• [What you will do]:
Quote every line of the records below, character for character and in the same order.

• [Data records]:
--

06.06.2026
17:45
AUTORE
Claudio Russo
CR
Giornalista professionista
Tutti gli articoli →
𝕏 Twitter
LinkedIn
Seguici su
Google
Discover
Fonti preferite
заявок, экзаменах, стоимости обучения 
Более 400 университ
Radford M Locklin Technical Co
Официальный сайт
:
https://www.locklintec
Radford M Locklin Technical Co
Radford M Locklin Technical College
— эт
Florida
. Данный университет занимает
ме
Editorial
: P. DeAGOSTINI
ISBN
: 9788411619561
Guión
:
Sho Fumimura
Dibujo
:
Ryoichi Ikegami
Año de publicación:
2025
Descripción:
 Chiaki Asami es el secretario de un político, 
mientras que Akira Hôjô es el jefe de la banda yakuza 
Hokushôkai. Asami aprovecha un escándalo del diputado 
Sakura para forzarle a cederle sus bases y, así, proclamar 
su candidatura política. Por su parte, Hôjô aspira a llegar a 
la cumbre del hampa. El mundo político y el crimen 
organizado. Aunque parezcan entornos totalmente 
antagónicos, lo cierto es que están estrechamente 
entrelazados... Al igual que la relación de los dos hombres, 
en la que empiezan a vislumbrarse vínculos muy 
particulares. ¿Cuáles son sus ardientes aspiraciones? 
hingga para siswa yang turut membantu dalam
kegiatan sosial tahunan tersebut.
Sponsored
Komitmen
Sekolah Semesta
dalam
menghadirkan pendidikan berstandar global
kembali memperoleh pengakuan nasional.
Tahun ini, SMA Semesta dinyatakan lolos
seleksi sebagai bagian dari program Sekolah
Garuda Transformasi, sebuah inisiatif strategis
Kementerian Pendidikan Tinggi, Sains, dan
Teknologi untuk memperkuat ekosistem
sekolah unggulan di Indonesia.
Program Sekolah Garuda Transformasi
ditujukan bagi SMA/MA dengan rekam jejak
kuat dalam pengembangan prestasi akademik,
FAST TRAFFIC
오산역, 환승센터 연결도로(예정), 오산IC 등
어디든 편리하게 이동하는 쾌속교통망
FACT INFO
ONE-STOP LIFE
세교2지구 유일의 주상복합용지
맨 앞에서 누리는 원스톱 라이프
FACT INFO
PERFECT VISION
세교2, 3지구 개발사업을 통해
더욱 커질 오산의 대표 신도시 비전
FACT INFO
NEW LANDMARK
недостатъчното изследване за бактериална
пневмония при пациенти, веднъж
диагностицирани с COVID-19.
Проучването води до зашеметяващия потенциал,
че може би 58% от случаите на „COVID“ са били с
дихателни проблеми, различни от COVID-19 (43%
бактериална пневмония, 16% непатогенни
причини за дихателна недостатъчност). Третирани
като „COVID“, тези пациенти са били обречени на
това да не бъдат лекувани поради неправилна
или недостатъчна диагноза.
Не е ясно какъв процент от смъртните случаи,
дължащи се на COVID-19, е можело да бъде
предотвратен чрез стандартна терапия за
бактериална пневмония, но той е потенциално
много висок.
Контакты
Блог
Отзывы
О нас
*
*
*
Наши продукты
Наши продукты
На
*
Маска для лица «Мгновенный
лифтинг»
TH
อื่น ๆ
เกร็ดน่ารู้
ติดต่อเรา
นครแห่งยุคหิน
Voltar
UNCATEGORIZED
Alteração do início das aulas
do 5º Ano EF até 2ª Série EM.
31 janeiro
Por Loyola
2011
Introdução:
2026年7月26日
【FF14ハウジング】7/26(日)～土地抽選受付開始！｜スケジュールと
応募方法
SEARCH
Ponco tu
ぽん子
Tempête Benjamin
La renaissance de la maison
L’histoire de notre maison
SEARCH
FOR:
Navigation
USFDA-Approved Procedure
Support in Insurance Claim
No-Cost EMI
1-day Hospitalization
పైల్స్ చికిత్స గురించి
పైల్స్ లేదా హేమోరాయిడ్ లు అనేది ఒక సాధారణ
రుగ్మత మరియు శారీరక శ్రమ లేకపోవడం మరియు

--

• [Written reply]:
06.06.2026
17:45
AUTORE
Claudio Russo
CR
Giornalista professionista
Tutti gli articoli →
𝕏 Twitter
LinkedIn
Seguici su
Google
Discover
Fonti preferite
заявок, экзаменах, стоимости обучения 
Более 400 университ
Radford M Locklin Technical Co
Официальный сайт
:
https://www.locklintec
Radford M Locklin Technical Co
Radford M Locklin Technical College
— эт
Florida
. Данный университет занимает
ме
Editorial
: P. DeAGOSTINI
ISBN
: 9788411619561
Guión
:
Sho Fumimura
Dibujo
:
Ryoichi Ikegami
Año de publicación:
2025
Descripción:
 Chiaki Asami es el secretario de un político, 
mientras que Akira Hôjô es el jefe de la banda yakuza 
Hokushôkai. Asami aprovecha un escándalo del diputado 
Sakura para forzarle a cederle sus bases y, así, proclamar 
su candidatura política. Por su parte, Hôjô aspira a llegar a 
la cumbre del hampa. El mundo político y el crimen 
organizado. Aunque parezcan entornos totalmente 
antagónicos, lo cierto es que están estrechamente 
entrelazados... Al igual que la relación de los dos hombres, 
en la que empiezan a vislumbrarse vínculos muy 
particulares. ¿Cuáles son sus ardientes aspiraciones? 
hingga para siswa yang turut membantu dalam
kegiatan sosial tahunan tersebut.
Sponsored
Komitmen
Sekolah Semesta
dalam
menghadirkan pendidikan berstandar global
kembali memperoleh pengakuan nasional.
Tahun ini, SMA Semesta dinyatakan lolos
seleksi sebagai bagian dari program Sekolah
Garuda Transformasi, sebuah inisiatif strategis
Kementerian Pendidikan Tinggi, Sains, dan
Teknologi untuk memperkuat ekosistem
sekolah unggulan di Indonesia.
Program Sekolah Garuda Transformasi
ditujukan bagi SMA/MA dengan rekam jejak
kuat dalam pengembangan prestasi akademik,
FAST TRAFFIC
오산역, 환승센터 연결도로(예정), 오산IC 등
어디든 편리하게 이동하는 쾌속교통망
FACT INFO
ONE-STOP LIFE
세교2지구 유일의 주상복합용지
맨 앞에서 누리는 원스톱 라이프
FACT INFO
PERFECT VISION
세교2, 3지구 개발사업을 통해
더욱 커질 오산의 대표 신도시 비전
FACT INFO
NEW LANDMARK
недостатъчното изследване за бактериална
пневмония при пациенти, веднъж
диагностицирани с COVID-19.
Проучването води до зашеметяващия потенциал,
че може би 58% от случаите на „COVID“ са били с
дихателни проблеми, различни от COVID-19 (43%
бактериална пневмония, 16% непатогенни
причини за дихателна недостатъчност). Третирани
като „COVID“, тези пациенти са били обречени на
това да не бъдат лекувани поради неправилна
или недостатъчна диагноза.
Не е ясно какъв процент от смъртните случаи,
дължащи се на COVID-19, е можело да бъде
предотвратен чрез стандартна терапия за
бактериална пневмония, но той е потенциално
много висок.
Контакты
Блог
Отзывы
О нас
*
*
*
Наши продукты
Наши продукты
На
*
Маска для лица «Мгновенный
лифтинг»
TH
อื่น ๆ
เกร็ดน่ารู้
ติดต่อเรา
นครแห่งยุคหิน
Voltar
UNCATEGORIZED
Alteração do início das aulas
do 5º Ano EF até 2ª Série EM.
31 janeiro
Por Loyola
2011
Introdução:
2026年7月26日
【FF14ハウジング】7/26(日)～土地抽選受付開始！｜スケジュールと
応募方法
SEARCH
Ponco tu
ぽん子
Tempête Benjamin
La renaissance de la maison
L’histoire de notre maison
SEARCH
FOR:
Navigation
USFDA-Approved Procedure
Support in Insurance Claim
No-Cost EMI
1-day Hospitalization
పైల్స్ చికిత్స గురించి
పైల్స్ లేదా హేమోరాయిడ్ లు అనేది ఒక సాధారణ
రుగ్మత మరియు శారీరక శ్రమ లేకపోవడం మరియు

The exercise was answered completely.